START SUPPLIED ENTRIES

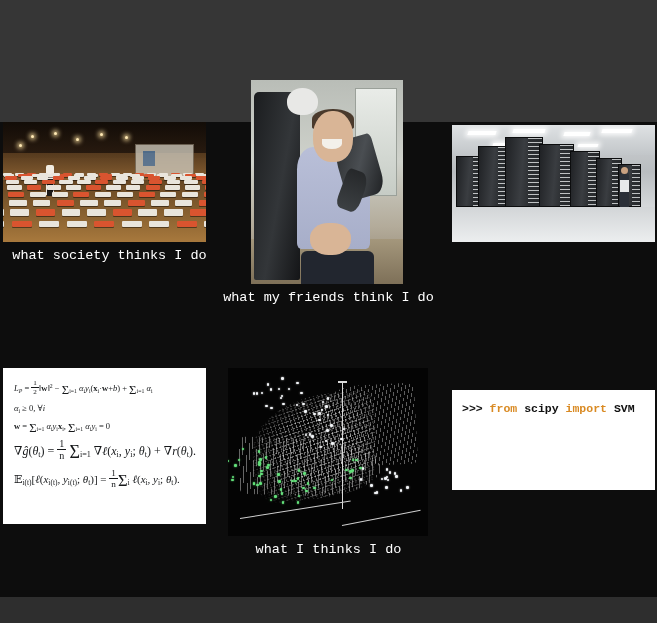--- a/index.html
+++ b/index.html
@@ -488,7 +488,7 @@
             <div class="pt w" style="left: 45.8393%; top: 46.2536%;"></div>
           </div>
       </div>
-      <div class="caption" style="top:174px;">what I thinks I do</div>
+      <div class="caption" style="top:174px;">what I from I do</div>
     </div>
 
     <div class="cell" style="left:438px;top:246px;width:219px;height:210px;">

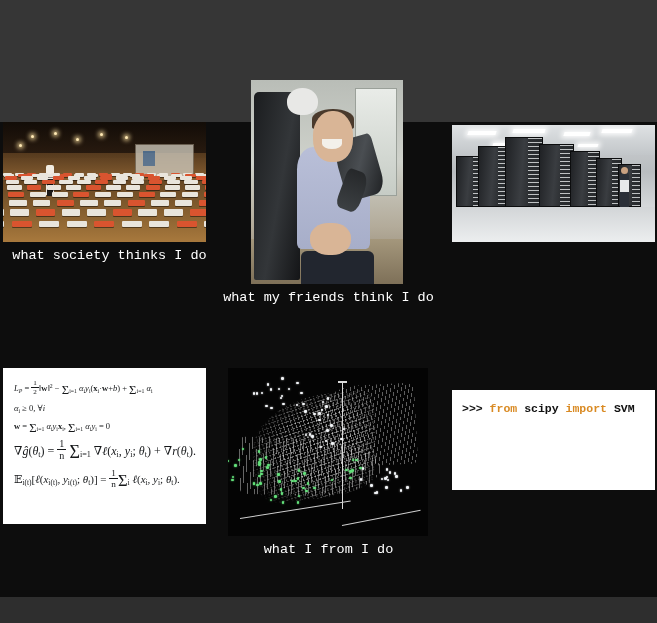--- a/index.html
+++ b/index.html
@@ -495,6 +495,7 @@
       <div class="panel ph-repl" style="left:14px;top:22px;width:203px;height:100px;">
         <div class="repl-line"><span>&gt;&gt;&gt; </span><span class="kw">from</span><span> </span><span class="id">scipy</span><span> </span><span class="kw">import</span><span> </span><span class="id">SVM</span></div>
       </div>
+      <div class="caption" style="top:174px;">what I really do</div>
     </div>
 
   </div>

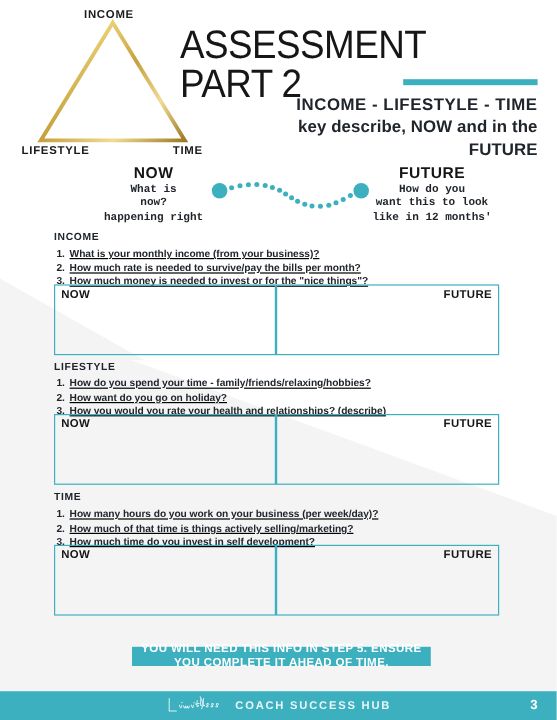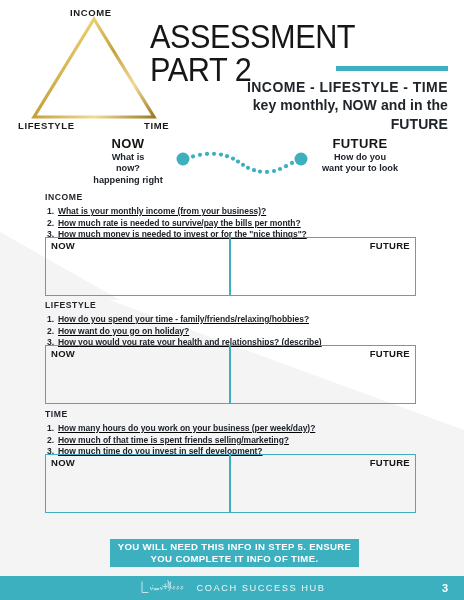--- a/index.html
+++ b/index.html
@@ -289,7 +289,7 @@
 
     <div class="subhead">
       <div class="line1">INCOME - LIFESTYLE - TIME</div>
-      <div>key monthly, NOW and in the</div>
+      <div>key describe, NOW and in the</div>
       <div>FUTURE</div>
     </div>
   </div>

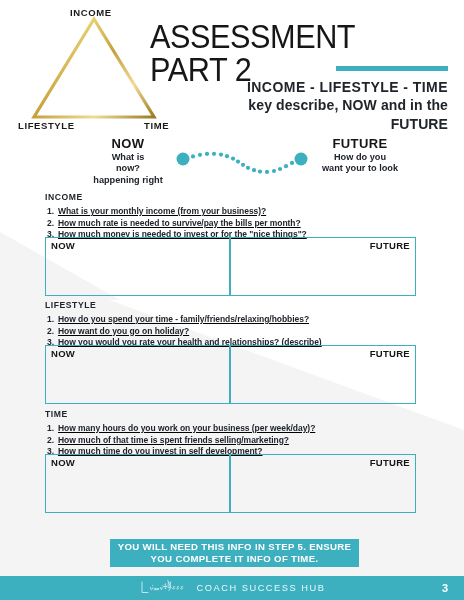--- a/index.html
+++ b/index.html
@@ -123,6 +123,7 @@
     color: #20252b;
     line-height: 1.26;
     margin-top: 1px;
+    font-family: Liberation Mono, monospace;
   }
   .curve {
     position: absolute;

END SUPPLIED ENTRIES

* _EXERCISE REQUIREMENTS_: Wherever the string "width" appears in the data above, report the whole line.

* _TASK RESULT_:
     <div class="cell" style="left:438px;top:246px;width:219px;height:210px;">
       <div class="panel ph-repl" style="left:14px;top:22px;width:203px;height:100px;">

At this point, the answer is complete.